Numerical evidence for the spin-Peierls state in the frustrated quantum antiferromagnet

TL;DR

This study provides numerical evidence that the frustrated $J_1$-$J_3$ quantum antiferromagnet on a square lattice exhibits a spin-Peierls (dimerized) ground state in an intermediate frustration regime, characterized by long-range dimer order.

Contribution

The paper identifies a spin-Peierls (dimerized) ground state in the $J_1$-$J_3$ model through numerical diagonalization, highlighting a novel phase in frustrated quantum antiferromagnets.

Findings

Incommensurate spin order is enhanced at larger $J_3/J_1$.

Short-range incommensurate order appears at intermediate $J_3/J_1$.

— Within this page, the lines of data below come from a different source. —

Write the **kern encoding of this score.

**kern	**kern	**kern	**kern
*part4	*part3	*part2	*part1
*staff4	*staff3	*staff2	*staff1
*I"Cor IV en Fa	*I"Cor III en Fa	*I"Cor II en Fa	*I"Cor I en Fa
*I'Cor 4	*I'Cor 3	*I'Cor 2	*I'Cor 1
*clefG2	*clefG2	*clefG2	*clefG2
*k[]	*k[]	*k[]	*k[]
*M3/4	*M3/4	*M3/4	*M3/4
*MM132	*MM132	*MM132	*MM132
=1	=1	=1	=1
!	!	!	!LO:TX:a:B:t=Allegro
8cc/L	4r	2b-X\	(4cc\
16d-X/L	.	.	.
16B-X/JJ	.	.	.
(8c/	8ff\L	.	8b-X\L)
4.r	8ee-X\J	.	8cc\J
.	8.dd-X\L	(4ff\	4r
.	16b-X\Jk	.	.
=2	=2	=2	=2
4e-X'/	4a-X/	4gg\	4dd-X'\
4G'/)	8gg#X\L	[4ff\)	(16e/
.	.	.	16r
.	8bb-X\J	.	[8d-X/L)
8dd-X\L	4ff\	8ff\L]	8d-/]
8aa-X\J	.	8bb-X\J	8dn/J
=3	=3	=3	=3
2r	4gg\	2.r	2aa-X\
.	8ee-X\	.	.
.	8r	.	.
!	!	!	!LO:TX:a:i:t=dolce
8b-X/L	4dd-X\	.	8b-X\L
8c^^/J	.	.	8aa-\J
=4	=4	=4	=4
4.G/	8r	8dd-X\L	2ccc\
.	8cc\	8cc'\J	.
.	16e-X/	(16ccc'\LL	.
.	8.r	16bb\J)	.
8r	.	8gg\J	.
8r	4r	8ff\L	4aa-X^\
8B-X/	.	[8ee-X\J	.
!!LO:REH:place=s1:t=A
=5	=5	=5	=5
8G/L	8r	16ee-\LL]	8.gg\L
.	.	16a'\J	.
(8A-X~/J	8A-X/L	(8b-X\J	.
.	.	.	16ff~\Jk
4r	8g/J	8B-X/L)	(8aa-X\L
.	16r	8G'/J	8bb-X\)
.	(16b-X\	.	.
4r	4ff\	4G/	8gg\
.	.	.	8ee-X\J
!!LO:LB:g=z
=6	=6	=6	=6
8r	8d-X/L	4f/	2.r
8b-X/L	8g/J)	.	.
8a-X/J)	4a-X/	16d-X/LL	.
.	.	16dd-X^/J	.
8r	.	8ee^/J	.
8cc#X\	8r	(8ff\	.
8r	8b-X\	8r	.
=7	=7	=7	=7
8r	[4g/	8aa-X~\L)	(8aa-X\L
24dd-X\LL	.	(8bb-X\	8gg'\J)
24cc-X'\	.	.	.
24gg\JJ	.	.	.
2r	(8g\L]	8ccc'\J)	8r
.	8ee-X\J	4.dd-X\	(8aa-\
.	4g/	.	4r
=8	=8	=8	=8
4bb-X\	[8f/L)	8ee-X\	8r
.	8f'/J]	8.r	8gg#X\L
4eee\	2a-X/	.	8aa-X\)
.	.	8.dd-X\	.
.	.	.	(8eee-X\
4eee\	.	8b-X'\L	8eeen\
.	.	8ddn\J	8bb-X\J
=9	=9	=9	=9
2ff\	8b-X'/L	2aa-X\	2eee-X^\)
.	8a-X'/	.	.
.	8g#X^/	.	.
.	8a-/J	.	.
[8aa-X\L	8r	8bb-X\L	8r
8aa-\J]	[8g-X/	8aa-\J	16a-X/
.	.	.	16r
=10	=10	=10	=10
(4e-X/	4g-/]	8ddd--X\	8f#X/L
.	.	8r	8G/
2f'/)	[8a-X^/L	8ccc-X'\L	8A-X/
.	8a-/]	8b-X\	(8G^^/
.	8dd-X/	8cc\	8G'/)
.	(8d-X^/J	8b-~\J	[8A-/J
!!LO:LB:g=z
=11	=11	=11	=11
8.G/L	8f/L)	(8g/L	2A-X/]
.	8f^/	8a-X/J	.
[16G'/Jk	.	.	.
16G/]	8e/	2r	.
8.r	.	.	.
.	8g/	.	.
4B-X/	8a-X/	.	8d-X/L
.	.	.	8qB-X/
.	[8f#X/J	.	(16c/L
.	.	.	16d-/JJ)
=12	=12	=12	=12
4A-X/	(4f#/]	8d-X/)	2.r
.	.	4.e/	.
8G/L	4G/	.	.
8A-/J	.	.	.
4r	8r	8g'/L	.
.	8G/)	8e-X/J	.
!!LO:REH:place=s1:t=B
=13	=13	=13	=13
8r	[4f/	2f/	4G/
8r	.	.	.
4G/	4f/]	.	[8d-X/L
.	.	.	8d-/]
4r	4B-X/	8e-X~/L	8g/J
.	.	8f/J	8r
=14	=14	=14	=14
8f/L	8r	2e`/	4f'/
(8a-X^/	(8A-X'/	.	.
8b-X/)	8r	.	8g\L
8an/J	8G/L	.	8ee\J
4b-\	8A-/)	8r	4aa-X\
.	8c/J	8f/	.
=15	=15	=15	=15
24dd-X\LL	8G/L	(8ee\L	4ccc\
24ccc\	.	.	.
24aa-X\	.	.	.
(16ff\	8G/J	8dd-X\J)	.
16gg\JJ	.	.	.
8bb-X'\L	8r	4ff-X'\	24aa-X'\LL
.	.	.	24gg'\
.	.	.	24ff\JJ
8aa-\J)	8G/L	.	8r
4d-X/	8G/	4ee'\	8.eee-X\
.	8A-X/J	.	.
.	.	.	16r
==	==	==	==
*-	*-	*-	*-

Evidence of long-range columnar dimer order in the intermediate regime.

Abstract

We study the spin-$1\over2$ Heisenberg antiferromagnet with an antiferromagnetic $J_3$ (third nearest neighbor) interaction on a square lattice. We numerically diagonalize this ``$J_1$-$J_3$'' model on clusters up to 32-sites and search for novel ground state properties as the frustration parameter $J_3/J_1$ changes. For ``larger'' $J_3/J_1$ we find enhancement of incommensurate spin order, in agreement with spin-wave, large-$N$ expansions, and other predictions. But for intermediate $J_3/J_1$, the low lying excitation energy spectrum suggests that this incommensurate order is short-range. In the same region, the first excited state has the symmetries of the columnar dimer (spin-Peierls) state. The columnar dimer order parameter suggests the presence of long-range columnar dimer order. Hence, this spin-Peierls state is the best candidate for the ground state of the $J_1$-$J_3$ model in an intermediate $J_3/J_1$ region.